入園前から高まるワクワク
大人たらしな遊園地
あらかわ遊園は東京都荒川区によって運営されている公営の遊園地で、東京23区内で公営はここだけらしい。“公”と付くものはその性質上冒険がしにくいので、大体守りに入っていて、悪くすると「面白みがない」ところに陥りがちである。はたして、あらかわ遊園はどうか。ひとつお手並み拝見である……。
と、上から勝手に評論する傲慢(ごうまん)な姿勢で臨んではみたが、入園ゲートをくぐる前から実は期待値がかなり高かった。
まずは、あらかわ遊園の入場料および一日フリーパスの安さである。筆者一行は「入園券のみ」(筆者の分)と「フリーパス2枚」(子らの分)あわせて2000円であった。
高コスパの気配濃厚なあらかわ遊園は、保護者である筆者のテンションを入園前から上げていた。提供されるサービスの質がよほど悪ければ「コスパが高い」にはなり得ないが、あらかわ遊園を地元とする人たちから異口同音に「良い」と聞いていたので、心配はしていなかった。
日曜、正午過ぎに着くと園の駐車場は満車になっていて、近隣のコインパーキングに車を止めて10分弱歩いた。途中、裸の女性が逆立ちしている銅像を見つけて子らのテンションははや最高潮を迎える(※作品の尊厳のために断っておくが、子らが「女の人がお風呂場で逆立ちしてサーフィンしている」と喜んでいたそれは、「聖なるもののリピドー空へ」という由緒正しき芸術作品である)。なお電車で来るなら、最寄り駅は都電荒川線「荒川遊園地前」なら徒歩3分、JR尾久駅なら徒歩12分とのことである。

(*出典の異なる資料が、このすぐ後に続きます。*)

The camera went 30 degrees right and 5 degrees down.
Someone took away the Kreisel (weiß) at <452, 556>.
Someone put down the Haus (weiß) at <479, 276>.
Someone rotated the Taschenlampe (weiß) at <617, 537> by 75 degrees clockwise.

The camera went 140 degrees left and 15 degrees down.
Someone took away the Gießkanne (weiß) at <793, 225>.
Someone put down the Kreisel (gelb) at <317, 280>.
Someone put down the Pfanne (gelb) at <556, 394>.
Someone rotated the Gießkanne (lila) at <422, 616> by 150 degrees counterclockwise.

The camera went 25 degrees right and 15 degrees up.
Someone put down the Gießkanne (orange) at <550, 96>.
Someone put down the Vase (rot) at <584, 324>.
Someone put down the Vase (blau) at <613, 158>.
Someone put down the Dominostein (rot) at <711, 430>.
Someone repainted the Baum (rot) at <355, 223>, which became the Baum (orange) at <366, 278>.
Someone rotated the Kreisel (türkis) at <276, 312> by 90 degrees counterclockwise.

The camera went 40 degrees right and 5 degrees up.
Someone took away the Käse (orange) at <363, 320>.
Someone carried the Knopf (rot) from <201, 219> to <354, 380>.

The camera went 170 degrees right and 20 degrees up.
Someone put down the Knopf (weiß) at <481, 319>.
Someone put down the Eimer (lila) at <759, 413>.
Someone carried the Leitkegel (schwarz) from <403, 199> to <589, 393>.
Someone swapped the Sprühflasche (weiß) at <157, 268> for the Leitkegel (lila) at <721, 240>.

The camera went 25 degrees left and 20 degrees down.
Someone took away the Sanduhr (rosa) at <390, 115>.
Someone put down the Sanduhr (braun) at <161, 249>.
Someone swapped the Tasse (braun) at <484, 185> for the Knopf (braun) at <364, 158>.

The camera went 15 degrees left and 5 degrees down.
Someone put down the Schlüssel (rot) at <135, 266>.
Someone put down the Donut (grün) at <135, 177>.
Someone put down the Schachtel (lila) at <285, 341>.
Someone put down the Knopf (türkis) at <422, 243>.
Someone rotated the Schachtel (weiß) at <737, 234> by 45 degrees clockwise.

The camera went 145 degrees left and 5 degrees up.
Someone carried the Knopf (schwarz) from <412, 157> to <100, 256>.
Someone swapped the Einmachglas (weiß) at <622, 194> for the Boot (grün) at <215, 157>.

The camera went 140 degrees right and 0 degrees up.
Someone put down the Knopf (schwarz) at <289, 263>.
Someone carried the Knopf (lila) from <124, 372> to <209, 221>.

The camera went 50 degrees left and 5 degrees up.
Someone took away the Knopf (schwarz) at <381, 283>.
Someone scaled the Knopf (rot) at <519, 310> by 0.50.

車の中から見た時は入園ゲートに列ができていたが、筆者らが着いた時はほぼノータイムで入園することができた。アトラクションや食事処などが「混む」と聞いていたから、運が良かったのかもしれない。
園に一歩踏み入れての第一印象は「キレイ」であった。そういえば、自治体の新しい施設は全国的にどれもキレイである。これは“公”が良い目に出たということに他ならない。あらかわ遊園は、遊園地特有のワクワク感はそれほど強くないが、全体的にスッキリしていてキレイである。大人としては、こういうのがうれしい。調べたところ、約3年半の休園期間を経て、2022年4月にリニューアルオープンしたとのことであった。